[GOAL OF THE EXERCISE]:
Give back each line of the listing below that contains the string "lines".

[THE RECORDS]:

####

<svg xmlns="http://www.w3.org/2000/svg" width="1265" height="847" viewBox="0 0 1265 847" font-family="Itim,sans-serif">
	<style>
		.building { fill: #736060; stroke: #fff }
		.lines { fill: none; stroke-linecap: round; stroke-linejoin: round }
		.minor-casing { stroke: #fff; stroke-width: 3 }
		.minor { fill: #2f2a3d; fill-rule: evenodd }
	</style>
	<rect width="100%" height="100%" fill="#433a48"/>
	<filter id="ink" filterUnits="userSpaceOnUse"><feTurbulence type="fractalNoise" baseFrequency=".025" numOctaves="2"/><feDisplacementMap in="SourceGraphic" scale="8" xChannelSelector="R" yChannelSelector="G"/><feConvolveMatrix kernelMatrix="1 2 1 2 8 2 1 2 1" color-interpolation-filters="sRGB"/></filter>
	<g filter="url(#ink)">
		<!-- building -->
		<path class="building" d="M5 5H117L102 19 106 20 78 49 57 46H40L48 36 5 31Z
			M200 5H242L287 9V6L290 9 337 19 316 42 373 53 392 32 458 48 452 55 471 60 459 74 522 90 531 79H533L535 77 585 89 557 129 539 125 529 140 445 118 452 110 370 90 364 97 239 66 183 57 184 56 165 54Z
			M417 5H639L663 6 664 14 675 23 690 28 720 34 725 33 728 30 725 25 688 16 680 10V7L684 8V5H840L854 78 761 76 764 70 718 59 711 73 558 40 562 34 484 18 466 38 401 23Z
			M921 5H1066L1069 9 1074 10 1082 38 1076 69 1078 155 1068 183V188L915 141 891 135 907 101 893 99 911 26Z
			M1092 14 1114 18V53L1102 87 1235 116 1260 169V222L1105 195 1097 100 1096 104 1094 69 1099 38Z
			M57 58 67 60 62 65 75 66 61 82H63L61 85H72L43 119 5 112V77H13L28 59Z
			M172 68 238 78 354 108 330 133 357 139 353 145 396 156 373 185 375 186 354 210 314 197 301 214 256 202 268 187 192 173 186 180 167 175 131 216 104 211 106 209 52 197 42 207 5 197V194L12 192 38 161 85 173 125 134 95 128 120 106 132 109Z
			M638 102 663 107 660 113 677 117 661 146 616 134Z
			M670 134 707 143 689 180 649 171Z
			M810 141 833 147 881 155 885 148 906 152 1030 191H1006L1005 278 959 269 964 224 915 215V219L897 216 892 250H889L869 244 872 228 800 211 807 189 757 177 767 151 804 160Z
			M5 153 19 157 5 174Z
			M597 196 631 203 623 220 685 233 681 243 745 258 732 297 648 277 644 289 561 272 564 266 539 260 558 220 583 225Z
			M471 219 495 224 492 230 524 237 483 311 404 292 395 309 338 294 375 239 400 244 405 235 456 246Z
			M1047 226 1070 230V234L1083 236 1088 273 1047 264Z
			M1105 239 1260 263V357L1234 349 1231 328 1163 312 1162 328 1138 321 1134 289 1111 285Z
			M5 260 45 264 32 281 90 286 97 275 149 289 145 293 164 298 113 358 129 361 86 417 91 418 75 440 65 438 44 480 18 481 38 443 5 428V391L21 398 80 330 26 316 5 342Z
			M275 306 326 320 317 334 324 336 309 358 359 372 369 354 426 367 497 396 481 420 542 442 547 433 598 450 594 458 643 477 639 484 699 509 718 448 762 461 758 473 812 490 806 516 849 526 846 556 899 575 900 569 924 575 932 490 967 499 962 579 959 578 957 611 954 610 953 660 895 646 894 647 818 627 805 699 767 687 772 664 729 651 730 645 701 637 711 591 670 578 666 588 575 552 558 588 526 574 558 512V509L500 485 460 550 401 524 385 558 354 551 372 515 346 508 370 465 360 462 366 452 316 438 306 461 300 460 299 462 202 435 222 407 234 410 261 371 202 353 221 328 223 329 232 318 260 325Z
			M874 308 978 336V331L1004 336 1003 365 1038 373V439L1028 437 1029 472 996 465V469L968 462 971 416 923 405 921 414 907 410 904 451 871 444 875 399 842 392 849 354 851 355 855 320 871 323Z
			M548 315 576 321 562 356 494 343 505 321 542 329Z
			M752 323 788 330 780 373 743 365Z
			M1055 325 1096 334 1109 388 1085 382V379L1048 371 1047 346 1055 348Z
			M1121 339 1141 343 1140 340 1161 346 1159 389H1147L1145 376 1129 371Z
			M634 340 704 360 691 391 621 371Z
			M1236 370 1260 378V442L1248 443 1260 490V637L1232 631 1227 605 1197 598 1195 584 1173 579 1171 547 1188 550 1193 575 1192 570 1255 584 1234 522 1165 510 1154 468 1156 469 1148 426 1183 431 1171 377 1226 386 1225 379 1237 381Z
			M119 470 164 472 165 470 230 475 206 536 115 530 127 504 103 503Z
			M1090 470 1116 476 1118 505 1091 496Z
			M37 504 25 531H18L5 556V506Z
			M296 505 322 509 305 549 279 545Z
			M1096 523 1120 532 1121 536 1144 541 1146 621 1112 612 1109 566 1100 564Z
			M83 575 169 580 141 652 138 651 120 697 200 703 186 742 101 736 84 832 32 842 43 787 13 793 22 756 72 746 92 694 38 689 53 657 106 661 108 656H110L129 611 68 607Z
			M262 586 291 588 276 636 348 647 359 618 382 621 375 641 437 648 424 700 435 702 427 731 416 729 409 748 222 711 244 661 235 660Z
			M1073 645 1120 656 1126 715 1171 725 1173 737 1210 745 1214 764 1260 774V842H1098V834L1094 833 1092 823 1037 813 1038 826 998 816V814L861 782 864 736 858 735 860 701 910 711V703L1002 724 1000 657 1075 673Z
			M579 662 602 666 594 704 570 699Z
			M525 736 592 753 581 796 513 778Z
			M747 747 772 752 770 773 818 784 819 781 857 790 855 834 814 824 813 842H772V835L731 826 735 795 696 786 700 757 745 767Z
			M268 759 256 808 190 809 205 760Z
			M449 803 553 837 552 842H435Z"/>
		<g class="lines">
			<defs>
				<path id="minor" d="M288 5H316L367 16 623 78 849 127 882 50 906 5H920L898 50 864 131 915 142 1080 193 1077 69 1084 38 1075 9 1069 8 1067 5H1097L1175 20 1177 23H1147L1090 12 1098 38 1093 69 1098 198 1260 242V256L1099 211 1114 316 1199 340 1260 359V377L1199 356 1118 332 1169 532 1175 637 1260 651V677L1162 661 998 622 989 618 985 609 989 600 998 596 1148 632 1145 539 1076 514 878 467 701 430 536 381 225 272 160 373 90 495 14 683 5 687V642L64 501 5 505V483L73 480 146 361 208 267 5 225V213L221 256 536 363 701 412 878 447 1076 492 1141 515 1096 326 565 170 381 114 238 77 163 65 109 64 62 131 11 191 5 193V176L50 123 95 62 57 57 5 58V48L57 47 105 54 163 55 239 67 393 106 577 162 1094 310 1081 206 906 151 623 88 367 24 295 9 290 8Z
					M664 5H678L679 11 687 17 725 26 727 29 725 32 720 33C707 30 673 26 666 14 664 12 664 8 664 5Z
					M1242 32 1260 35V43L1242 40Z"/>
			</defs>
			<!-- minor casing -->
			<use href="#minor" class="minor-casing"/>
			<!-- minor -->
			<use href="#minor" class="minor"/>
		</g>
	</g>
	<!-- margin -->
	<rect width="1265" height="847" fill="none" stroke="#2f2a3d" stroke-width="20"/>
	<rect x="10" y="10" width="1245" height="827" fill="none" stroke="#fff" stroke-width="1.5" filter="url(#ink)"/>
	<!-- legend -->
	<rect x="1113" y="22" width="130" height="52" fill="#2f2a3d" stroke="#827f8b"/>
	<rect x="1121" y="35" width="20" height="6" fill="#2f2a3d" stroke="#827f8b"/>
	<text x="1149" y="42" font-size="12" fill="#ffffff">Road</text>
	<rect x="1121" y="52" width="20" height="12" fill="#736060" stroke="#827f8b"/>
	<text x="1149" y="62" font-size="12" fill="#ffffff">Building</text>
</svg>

####

[SOLUTION]:
		.lines { fill: none; stroke-linecap: round; stroke-linejoin: round }
		<g class="lines">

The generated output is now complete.